Flash-forward about six hours and I’m picking up a phone battery from between some tram tracks in dark marshland. Later, I’m walking around in circles, unable to extricate myself from an urban version of The Blair Witch Project (1999). I spend hours doing this, and twice visit a petrol garage requesting a taxi. They tell me to go away on each occasion. I sleep in a bush until daylight, and emerge covered in worms beneath this high-rise apartment building to a bottle (albeit plastic) thrown down at me, which narrowly misses my leg. I must be intruding on some kind of inward-looking ghetto. Only at a metro station do I realise where I am: Etxebarri, the last stop on the line. I make it back to the hostel at 8:20 a.m. and collapse for the second time on this trip.
Noon. I wake up feeling strangely sober, eminently fresh. I realise that I forgot to pack an EU adaptor. The receptionist doesn’t know what one is and doesn’t know where any shop pertinent to my needs is. I locate a supermarket and emerge with coffee liqueur, cottage cheese, a packet of ham, and knock-off Riveta. I purchase a charger at a store in town. I stand at the desk for five minutes waiting for a member of staff to return from the bathroom. The smell accompanies him.
Pablo is relieved that I am still alive. Apparently, I wandered out of the pub around midnight looking a little somnambulist. The events of the previous evening are recalled over several drinks before proceeding back into town. When you’re vitamin and sleep and water and all manner of essential sustenance deprived, haggard, rougher than a junkies carpet and/or badger’s arse, it has an immediate effect on people. They become wary, keep their distance, presume you to be the bringer of danger and the harbinger of unfortunate events. A part of you wishes to hit the sack, the healthy snack, and the shower in order to rejoin the acceptable standards of society, but the other part feels like it would be a betrayal of the Dionysian self.
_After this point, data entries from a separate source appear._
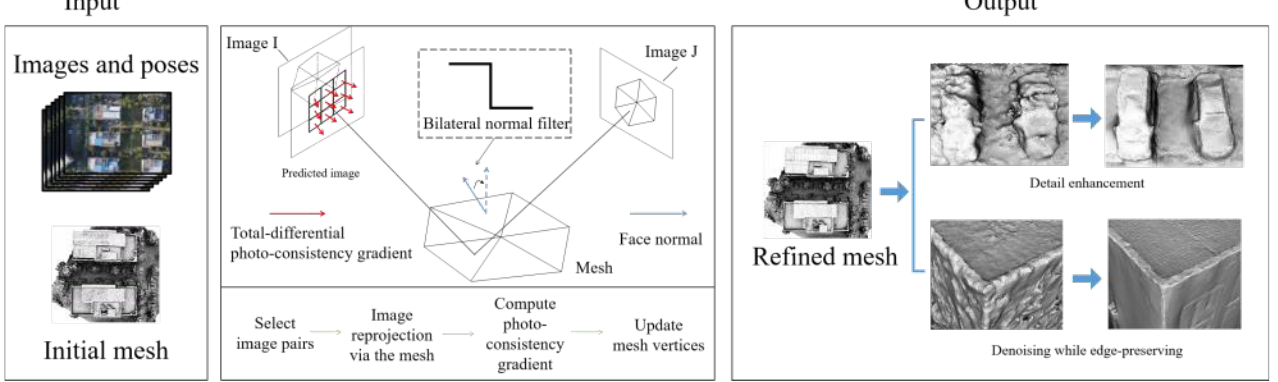
Figure 1. The flow diagram for the proposed TDR algorithm.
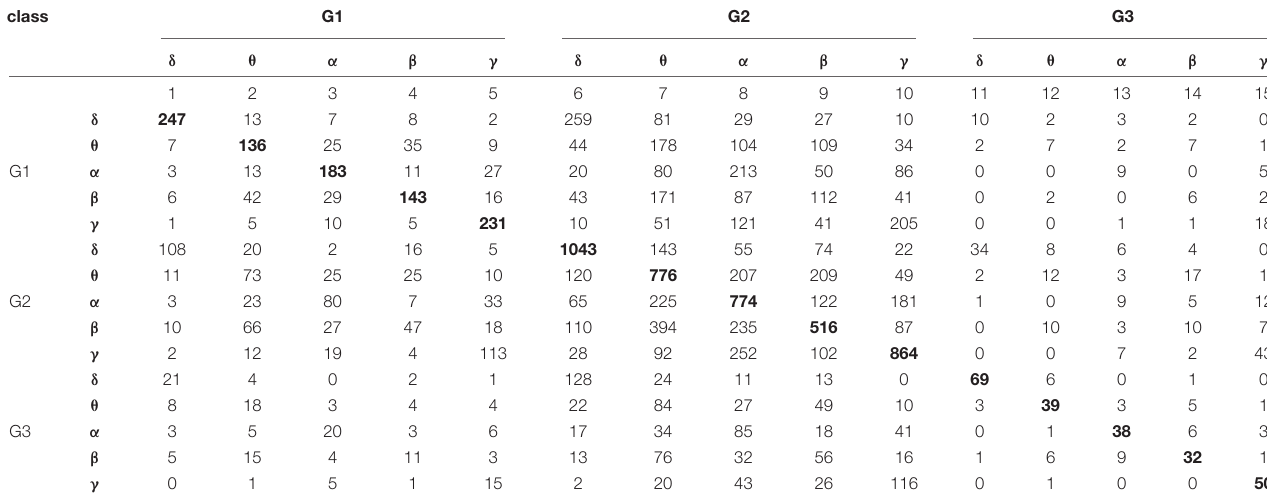
TABLE 4 | The results of classification based on the k -NN rule and the leave-one-out method by 15 classes formed from all possible combinations of the three stimulation protocols and five frequency bands.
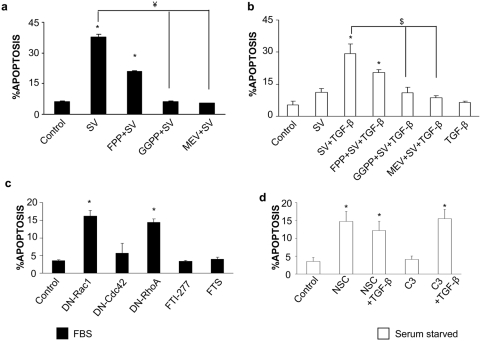
RhoA mediates Simvastatin/TGF-β-induced VSMC death.VSMCs were incubated in 10%FBS medium (black bars: a) or in serum-free conditions (white bars: b). Cells were treated with 10−4 mol/L Simvastatin (SV) alone or in combination with 1ng/mL TGF-β for 48h. Some cells were pretreated for 1h with 5 µg/mL GGPP, or FPP, or 10−4 mol/L mevalonate (MEV) before Simvastatin treatment. *p<0.05 vs. control. ¥ p<0.05 vs. 10−4 Mol/L SV. $ p<0.05 vs. 10−4 Mol/L SV+TGF-β c. Cells grown in 10%FBS were either treated with FTI-277, farnesylthiosalicylic acid (FTS), or transfected with a control, DN-Rac1, DN-Cdc42 or DN-RhoA expression vectors and apoptosis was assessed 48h later. *p<0.05 vs. control. d. Cells incubated in serum-free medium were treated with NSC-23766 (50mMol/L) or C3 exoenzyme (10 µg/mL) alone or in combination with 1ng/mL TGF-β for 48h. The graphs show the percentage of hypodiploidic cells measured by FACS and expressed as mean±SEM of 4 experiments. *p<0.05 vs. control.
I’ve always been captivated by Nietzsche’s conception of man’s duality as channelled by Apollo and Dionysus. When the drinking starts I don’t believe in endings until it ends – the flight home, the physical impossibility of continuing the journey, the recommencement of work. As long as the body and clock can take it, I’m in the drinking zone for the long haul; I am the binge becometh. I see it as a case of fulfilling decadence, making a masterpiece. A day off the sauce would kill it.
Baileys, more vodka, Pablo napping in his seat to prolonged gawking from passing locals, the singing of the Ghostbusters theme tune with another bar patron, and the surreal visit to a Winston Churchill-themed cocktail lounge. We rock in donning scruffy booze-soaked shorts and t-shirts, and sip faux-elegant concoctions as the bartender quietly facepalms. Back at the hostel, I hear fornicating in the room next door. It sounds like two Ewoks trying to build a fire. I collapse for the third time.
My enduring memory of Bilbao is of red. That’s it, really. There were a lot of red streets. The more I travel, the less places leave an impact. One city – with some oriental exceptions – is for the most part indistinguishable from the next. Perhaps I’m not doing enough of the ‘cultural’ stuff and spending too much time in bars.
It’s one of those trips. The bus breaks down en route to the airport. I miss my plane. The next one is chartered. I arrive in London at midnight. The Premier Inn is utilised again. I collapse (again). I head back into Stansted the next day for the 4:20 p.m. Edinburgh flight. It’s delayed by an hour. I get the shakes during the flight, and headbutt the seat in front of me during a nightmare. No one says anything. I arrive in Edinburgh. An hour later I’m home. I take a piss, and then promptly collapse on my bed, once more with feeling.